## WHAT THE TASK ASKS
Which lines in the material below contain the string "series", with case counting? Collect each such line in full.

───

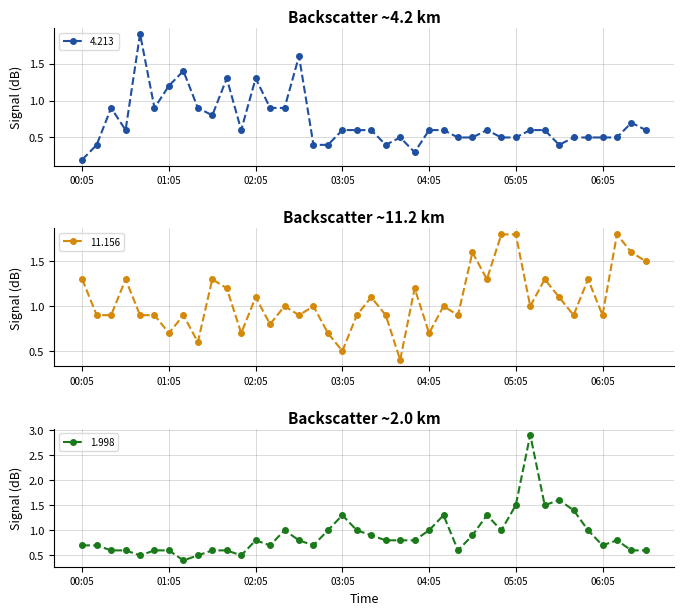

True or false: 4.213 has a value of 0.1 at 1999/05/18 04:35.

False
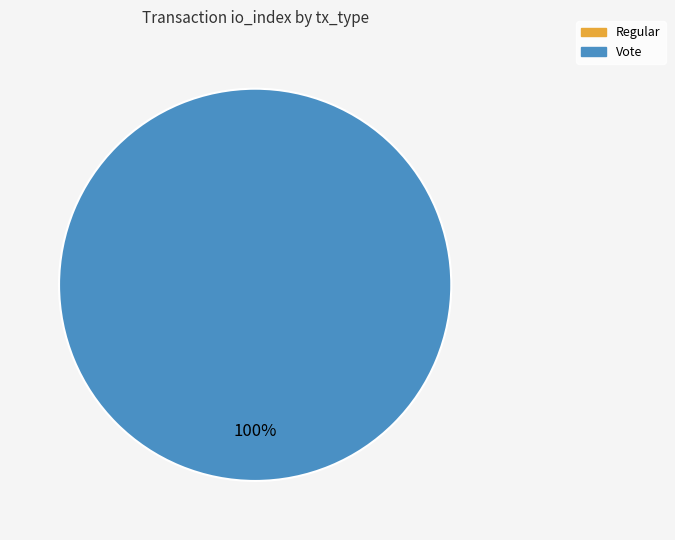

Count the number of slices in the pie.

2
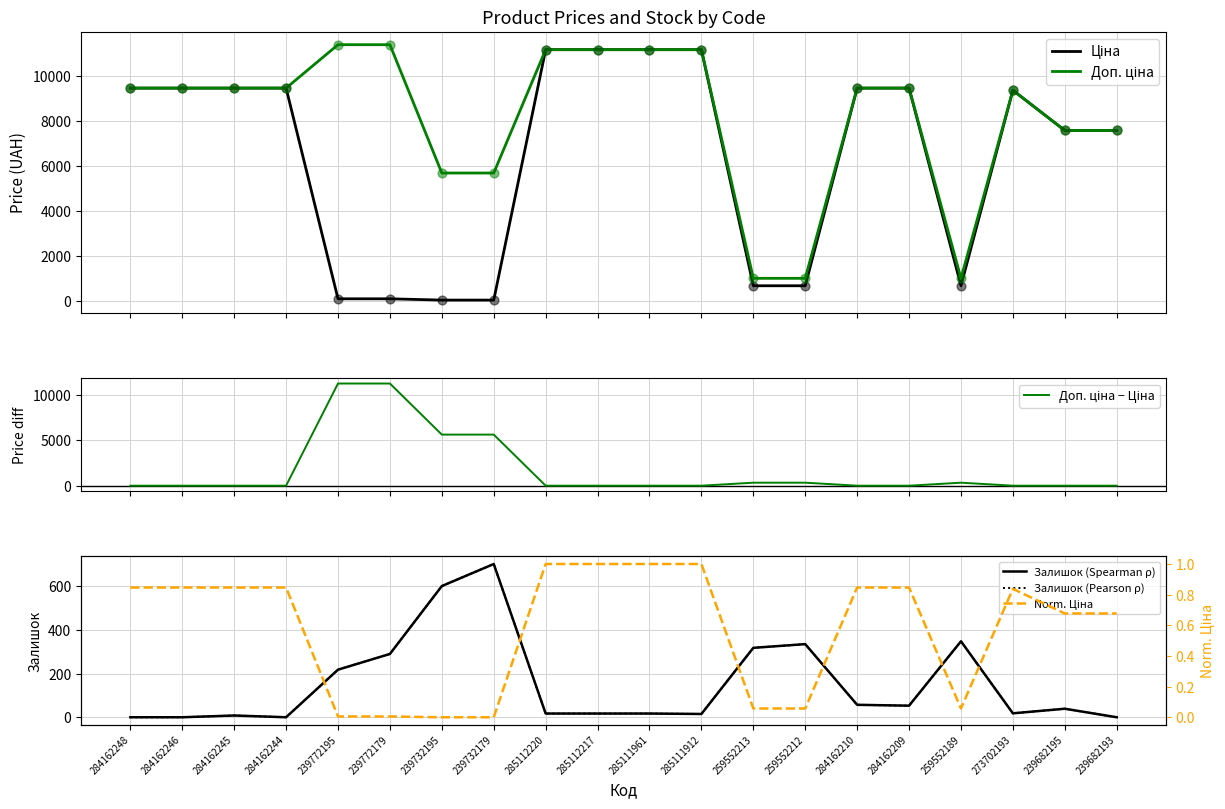

What is the total value across all series at 239732179?

12814.0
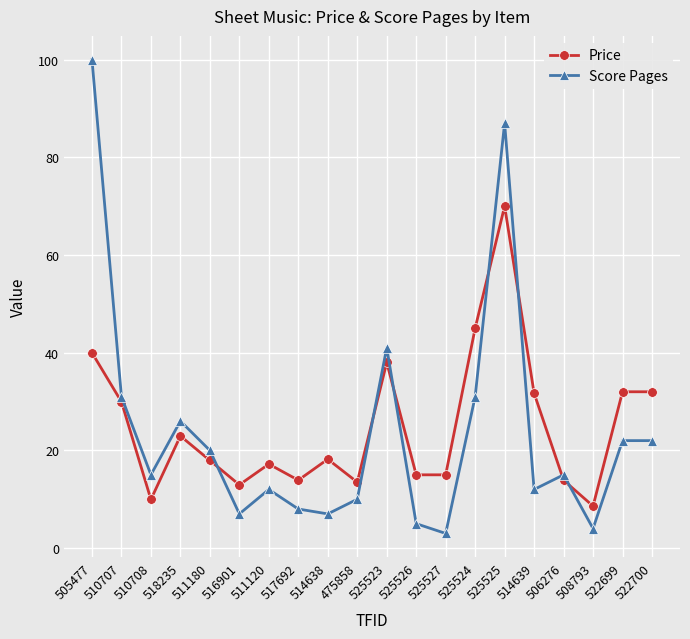

What is the difference between the second highest and minimum values in the Score Pages series?

84.0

───

## REPLY
What is the total value across all series at 239732179?
What is the difference between the second highest and minimum values in the Score Pages series?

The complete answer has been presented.